In my talk on June 4, 2019, I have a couple of comments to make about illegal streaming services. One of my examples of outright copyright violation is Twitch. The DarkCyber team has been tracking popular music streamed during “game related chats” like pole dancing and body stretching exercise sessions. Individuals who play US television shows dubbed in Russian are waving their Fortnite weapons at US television producers. We also have examples of a Russia Today affiliate streaming the more visual incidents associated with yellow jacket protects. There are other examples of how the game streaming system is being manipulated. No Dark Web needed.

Amazon Twitch tries to curtail these activities. Some of them are just futile. There is a streamer from Florida who happily drives and live streams. The “star” often moves the camera around. Distracted driving? No just another example of what gamers can access without doing much more than clicking a link and popping a word or phrase into the Twitch search system.

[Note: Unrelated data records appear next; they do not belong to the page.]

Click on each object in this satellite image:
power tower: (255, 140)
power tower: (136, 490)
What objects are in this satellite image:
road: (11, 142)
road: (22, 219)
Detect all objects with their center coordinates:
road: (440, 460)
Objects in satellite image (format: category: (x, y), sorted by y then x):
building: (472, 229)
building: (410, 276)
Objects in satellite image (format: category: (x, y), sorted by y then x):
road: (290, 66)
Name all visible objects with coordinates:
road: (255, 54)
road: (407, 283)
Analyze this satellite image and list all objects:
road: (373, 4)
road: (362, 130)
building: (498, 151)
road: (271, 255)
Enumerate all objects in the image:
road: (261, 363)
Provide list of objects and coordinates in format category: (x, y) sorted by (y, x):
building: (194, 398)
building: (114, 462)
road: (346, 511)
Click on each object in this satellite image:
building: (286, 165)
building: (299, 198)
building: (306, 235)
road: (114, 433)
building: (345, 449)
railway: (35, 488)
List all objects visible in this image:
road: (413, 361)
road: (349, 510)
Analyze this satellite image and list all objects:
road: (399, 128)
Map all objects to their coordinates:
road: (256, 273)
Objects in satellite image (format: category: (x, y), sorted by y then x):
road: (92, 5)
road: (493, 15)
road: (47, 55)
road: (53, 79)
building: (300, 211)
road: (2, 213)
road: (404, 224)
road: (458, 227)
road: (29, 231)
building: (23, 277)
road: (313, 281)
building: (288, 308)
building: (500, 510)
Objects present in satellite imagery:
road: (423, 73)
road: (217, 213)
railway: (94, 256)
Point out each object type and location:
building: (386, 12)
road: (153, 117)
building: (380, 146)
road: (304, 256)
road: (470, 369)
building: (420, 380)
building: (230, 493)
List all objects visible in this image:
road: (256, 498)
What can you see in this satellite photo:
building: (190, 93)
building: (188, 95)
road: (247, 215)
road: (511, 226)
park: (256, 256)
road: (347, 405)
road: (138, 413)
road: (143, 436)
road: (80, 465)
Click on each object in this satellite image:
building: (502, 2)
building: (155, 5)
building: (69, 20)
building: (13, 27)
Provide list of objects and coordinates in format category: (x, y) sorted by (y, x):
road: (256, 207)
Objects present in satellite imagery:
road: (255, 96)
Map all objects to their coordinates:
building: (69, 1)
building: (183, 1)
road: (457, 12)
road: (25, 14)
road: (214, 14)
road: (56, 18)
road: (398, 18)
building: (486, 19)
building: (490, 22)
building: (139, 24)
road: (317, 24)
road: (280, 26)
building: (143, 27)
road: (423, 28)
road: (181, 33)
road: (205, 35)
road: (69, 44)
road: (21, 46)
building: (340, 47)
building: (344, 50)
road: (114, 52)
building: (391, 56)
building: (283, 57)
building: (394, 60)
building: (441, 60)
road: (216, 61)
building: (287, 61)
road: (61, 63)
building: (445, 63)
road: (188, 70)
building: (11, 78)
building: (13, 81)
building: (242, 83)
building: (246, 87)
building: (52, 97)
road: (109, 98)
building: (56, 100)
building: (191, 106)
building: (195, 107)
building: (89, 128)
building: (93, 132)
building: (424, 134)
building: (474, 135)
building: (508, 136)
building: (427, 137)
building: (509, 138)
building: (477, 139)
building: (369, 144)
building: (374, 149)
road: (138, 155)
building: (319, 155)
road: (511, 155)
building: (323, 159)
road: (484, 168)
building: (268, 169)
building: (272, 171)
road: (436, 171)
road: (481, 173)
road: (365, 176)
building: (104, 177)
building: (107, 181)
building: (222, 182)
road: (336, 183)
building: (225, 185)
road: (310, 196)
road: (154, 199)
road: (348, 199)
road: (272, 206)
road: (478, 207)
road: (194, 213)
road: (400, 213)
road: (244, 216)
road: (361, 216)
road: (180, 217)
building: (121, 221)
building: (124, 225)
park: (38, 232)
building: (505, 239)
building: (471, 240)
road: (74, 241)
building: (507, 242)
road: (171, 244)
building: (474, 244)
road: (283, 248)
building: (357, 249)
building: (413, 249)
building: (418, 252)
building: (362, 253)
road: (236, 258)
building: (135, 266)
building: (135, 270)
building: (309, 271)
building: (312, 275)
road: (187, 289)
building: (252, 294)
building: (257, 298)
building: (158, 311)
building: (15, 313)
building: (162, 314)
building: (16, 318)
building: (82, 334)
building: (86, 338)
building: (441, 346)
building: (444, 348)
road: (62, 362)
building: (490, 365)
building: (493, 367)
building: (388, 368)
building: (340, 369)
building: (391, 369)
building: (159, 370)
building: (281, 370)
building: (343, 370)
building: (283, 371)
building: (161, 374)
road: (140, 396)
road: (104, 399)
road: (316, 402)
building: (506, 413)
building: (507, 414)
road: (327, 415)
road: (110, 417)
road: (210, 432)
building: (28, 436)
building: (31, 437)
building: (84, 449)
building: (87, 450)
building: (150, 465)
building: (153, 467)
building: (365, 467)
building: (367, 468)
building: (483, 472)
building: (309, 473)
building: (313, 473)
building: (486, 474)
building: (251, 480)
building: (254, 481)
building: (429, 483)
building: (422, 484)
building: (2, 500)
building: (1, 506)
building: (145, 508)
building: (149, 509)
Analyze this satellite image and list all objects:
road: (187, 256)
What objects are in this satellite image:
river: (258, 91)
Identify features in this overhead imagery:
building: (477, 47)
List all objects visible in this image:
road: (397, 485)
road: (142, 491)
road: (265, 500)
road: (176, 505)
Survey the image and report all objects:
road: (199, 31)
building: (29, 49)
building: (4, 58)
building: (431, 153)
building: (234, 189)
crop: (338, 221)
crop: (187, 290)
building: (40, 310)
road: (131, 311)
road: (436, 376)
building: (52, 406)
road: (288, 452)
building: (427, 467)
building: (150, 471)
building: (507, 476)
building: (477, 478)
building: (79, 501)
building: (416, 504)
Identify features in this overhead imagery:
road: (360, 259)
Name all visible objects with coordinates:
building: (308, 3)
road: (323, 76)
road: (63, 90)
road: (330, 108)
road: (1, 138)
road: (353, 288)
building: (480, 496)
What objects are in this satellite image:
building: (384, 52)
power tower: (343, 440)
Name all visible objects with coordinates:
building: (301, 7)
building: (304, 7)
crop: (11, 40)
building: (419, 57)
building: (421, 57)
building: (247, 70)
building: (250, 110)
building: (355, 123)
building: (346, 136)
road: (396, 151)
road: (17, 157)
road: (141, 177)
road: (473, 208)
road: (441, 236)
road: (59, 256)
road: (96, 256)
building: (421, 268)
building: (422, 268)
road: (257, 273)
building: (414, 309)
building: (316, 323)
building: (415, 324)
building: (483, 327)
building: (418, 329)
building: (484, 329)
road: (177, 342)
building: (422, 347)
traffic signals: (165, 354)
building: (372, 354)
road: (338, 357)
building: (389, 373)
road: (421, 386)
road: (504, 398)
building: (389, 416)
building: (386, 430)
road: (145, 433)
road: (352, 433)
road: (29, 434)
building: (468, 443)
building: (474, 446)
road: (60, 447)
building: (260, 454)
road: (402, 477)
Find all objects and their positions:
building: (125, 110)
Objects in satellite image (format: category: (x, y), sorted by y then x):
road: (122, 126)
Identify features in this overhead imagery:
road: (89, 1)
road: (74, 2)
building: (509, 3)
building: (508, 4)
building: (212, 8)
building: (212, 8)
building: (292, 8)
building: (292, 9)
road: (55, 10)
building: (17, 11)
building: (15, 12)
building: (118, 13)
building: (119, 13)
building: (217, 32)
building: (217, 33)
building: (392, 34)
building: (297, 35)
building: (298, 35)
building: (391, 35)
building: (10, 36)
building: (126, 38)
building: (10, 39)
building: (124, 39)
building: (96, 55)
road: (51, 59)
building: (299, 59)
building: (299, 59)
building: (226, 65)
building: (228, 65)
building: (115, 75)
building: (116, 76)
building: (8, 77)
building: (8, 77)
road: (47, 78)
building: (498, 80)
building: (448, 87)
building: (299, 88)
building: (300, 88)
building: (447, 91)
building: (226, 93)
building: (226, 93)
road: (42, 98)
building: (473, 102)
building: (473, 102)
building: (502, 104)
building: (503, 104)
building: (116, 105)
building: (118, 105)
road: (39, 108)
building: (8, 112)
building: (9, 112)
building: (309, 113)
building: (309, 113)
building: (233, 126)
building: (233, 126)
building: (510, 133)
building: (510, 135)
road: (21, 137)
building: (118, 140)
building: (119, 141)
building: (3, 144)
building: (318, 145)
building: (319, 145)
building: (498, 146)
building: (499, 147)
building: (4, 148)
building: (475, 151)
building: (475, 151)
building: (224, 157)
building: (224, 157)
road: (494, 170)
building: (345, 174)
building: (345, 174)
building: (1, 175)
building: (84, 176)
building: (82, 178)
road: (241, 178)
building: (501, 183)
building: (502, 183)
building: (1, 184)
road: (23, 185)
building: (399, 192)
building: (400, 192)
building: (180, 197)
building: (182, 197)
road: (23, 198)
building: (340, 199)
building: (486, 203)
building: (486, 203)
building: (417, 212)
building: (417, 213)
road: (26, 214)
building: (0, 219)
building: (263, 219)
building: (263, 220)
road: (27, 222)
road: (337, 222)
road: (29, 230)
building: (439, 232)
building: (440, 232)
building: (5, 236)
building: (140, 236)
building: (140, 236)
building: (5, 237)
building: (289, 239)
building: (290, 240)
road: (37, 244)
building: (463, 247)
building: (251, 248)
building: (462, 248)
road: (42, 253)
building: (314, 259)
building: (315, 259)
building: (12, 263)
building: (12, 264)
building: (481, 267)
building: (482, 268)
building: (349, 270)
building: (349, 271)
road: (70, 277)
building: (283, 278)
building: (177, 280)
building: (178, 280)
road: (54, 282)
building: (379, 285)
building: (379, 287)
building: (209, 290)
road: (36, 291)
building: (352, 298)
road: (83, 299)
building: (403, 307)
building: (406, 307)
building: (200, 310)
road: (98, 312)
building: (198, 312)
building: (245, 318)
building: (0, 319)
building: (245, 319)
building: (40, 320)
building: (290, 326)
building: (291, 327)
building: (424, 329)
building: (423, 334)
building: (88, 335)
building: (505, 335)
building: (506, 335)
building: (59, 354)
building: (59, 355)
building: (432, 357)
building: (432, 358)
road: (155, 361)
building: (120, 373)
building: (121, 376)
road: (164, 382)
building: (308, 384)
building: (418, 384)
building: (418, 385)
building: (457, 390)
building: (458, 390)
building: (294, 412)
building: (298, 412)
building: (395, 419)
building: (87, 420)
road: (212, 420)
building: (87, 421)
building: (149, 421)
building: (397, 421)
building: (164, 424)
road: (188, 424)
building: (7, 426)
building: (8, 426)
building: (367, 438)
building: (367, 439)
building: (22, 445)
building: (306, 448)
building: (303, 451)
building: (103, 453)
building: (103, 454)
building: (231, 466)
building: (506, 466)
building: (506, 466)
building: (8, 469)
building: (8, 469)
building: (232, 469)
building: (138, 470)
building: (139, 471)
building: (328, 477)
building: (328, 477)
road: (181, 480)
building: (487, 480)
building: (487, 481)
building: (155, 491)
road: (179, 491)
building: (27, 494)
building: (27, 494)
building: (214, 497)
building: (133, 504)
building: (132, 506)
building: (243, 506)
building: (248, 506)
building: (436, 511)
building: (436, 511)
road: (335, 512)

Now the “real” media has discovered what the young at heart have known for quite a while: Amazon Twitch, like Facebook and YouTube live video, is a bit of a challenge. “Twitch Is Temporarily Suspending New Creators from Streaming after Troll Attack” documents one facet of the “live streaming” problem. From banning BadBunny (a star whom one pays to insult her followers) to SweetSaltyPeach (a star known for wearing interesting clothing and assembling toys), Amazon Twitch needs a rethink. DarkCyber is not sure cursing, soft porn, and stolen content are what some individuals think the service should be delivering. But there’s always the chance that DarkCyber cannot divine the master plan of the Bezos bulldozer.

The write up points out:

Twitch’s statement acknowledged that they “became aware of a number of accounts targeting the Artifact game directory” over the weekend. Twitch’s team also recognized trolls were using the category “to share content that grossly violates our terms of service.” The majority of the accounts that “shared and viewed content were automated.”

Now about Amazon’s Sagemaker system. Is it able to deal with Amazon Twitch? Humans to the bulldozer controls. On the double.